**Assignment**: In the copy, include every entry exactly but none of the pictures.

**Material to process**:
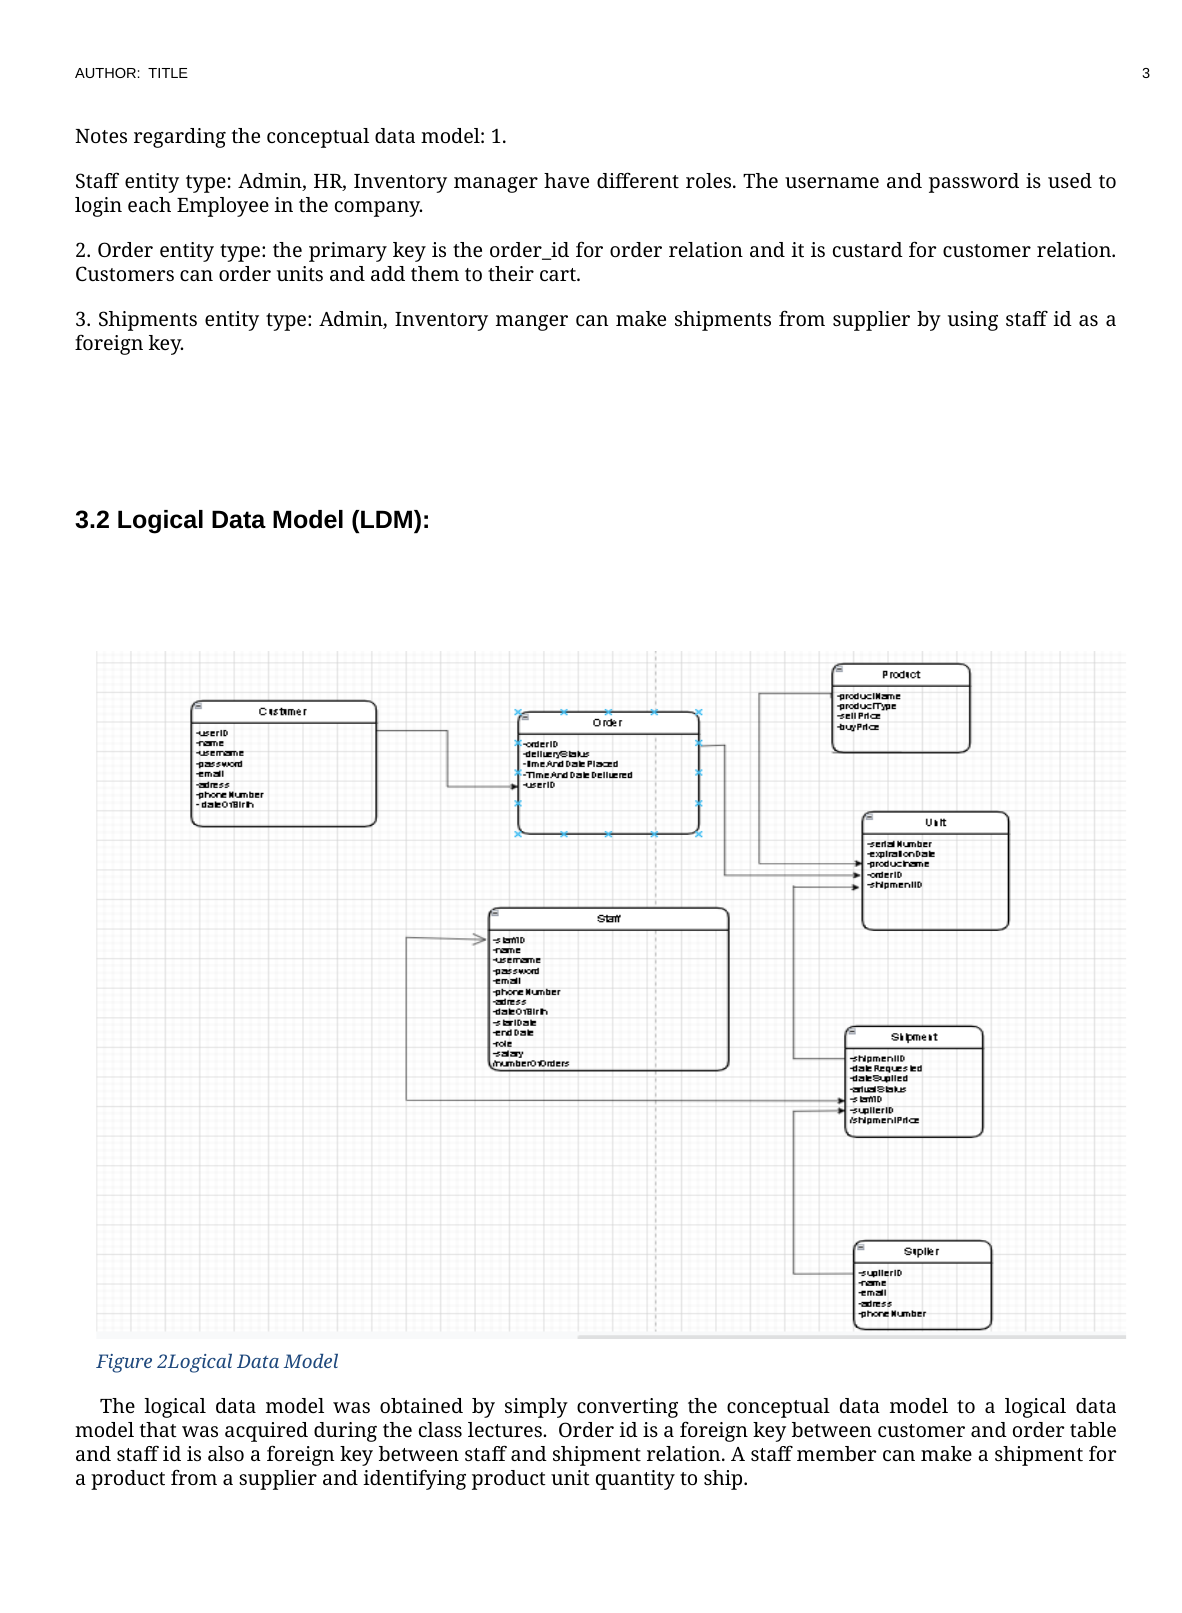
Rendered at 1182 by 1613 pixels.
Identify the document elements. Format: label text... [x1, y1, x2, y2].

picture [96, 651, 1127, 1339]
text Staff entity type: Admin, HR, Inventory manager have different roles. The username and password is used to login each Employee in the company. [75, 169, 1118, 217]
subtitle 3.2 Logical Data Model (LDM): [75, 510, 355, 533]
text 2. Order entity type: the primary key is the order_id for order relation and it is custard for customer relation. Customers can order units and add them to their cart. [75, 238, 1118, 286]
text Notes regarding the conceptual data model: 1. [75, 124, 1118, 148]
text 3. Shipments entity type: Admin, Inventory manger can make shipments from supplier by using staff id as a foreign key. [75, 307, 1118, 355]
subtitle 3.2 Logical Data Model (LDM): [417, 510, 1118, 533]
subtitle 3.2 Logical Data Model (LDM): [356, 510, 417, 533]
text The logical data model was obtained by simply converting the conceptual data model to a logical data model that was acquired during the class lectures. Order id is a foreign key between customer and order table and staff id is also a foreign key between staff and shipment relation. A staff member can make a shipment for a product from a supplier and identifying product unit quantity to ship. [75, 671, 1118, 1490]
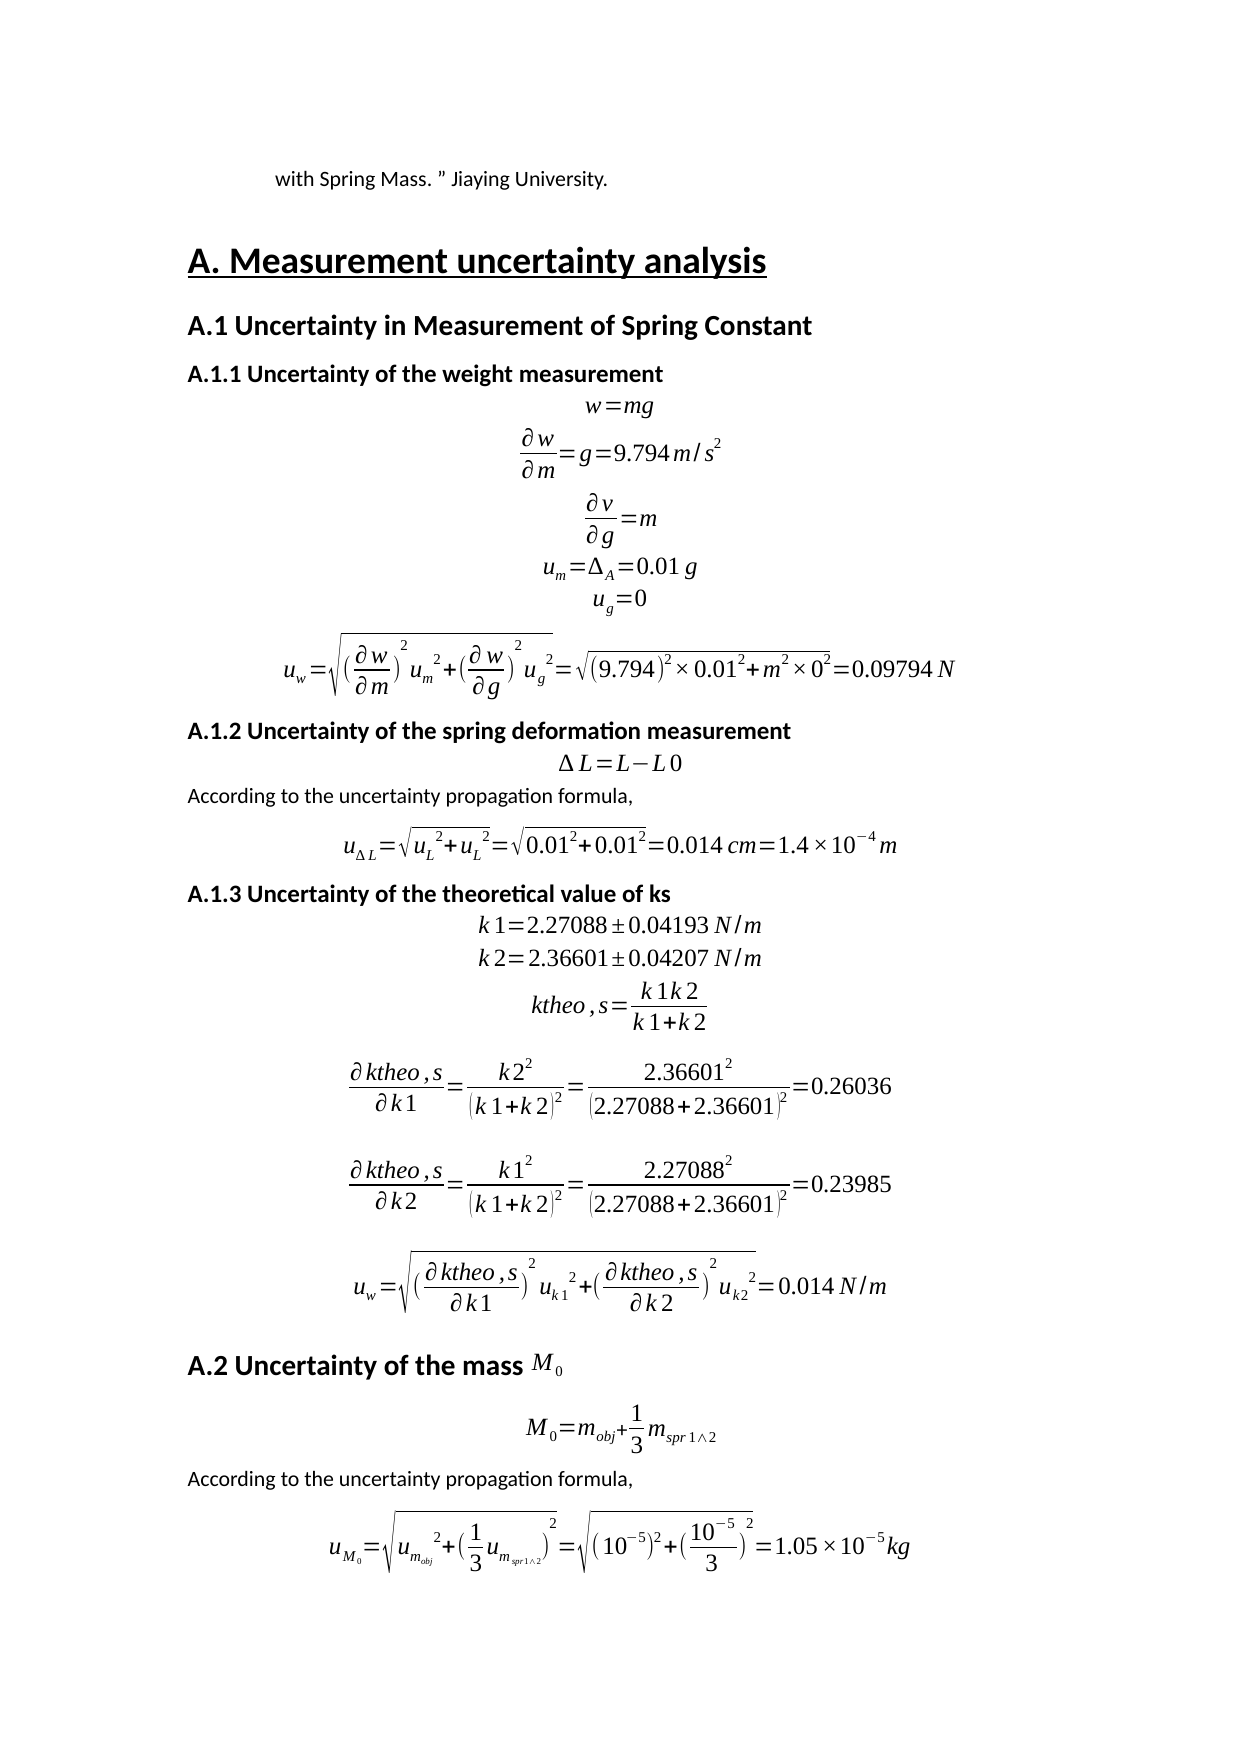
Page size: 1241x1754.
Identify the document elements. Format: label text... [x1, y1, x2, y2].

**Output of the exercise**:
Rendered at 1182 by 1613 pixels.
Identify the document elements. Format: label text... [x1, y1, x2, y2].

picture [96, 651, 1127, 1339]
text Staff entity type: Admin, HR, Inventory manager have different roles. The username and password is used to login each Employee in the company. [75, 169, 1118, 217]
subtitle 3.2 Logical Data Model (LDM): [75, 510, 355, 533]
text 2. Order entity type: the primary key is the order_id for order relation and it is custard for customer relation. Customers can order units and add them to their cart. [75, 238, 1118, 286]
text Notes regarding the conceptual data model: 1. [75, 124, 1118, 148]
text 3. Shipments entity type: Admin, Inventory manger can make shipments from supplier by using staff id as a foreign key. [75, 307, 1118, 355]
subtitle 3.2 Logical Data Model (LDM): [417, 510, 1118, 533]
subtitle 3.2 Logical Data Model (LDM): [356, 510, 417, 533]
text The logical data model was obtained by simply converting the conceptual data model to a logical data model that was acquired during the class lectures. Order id is a foreign key between customer and order table and staff id is also a foreign key between staff and shipment relation. A staff member can make a shipment for a product from a supplier and identifying product unit quantity to ship. [75, 671, 1118, 1490]
Page size: 1241x1754.
Identify the document elements. Format: label text... [x1, y1, x2, y2].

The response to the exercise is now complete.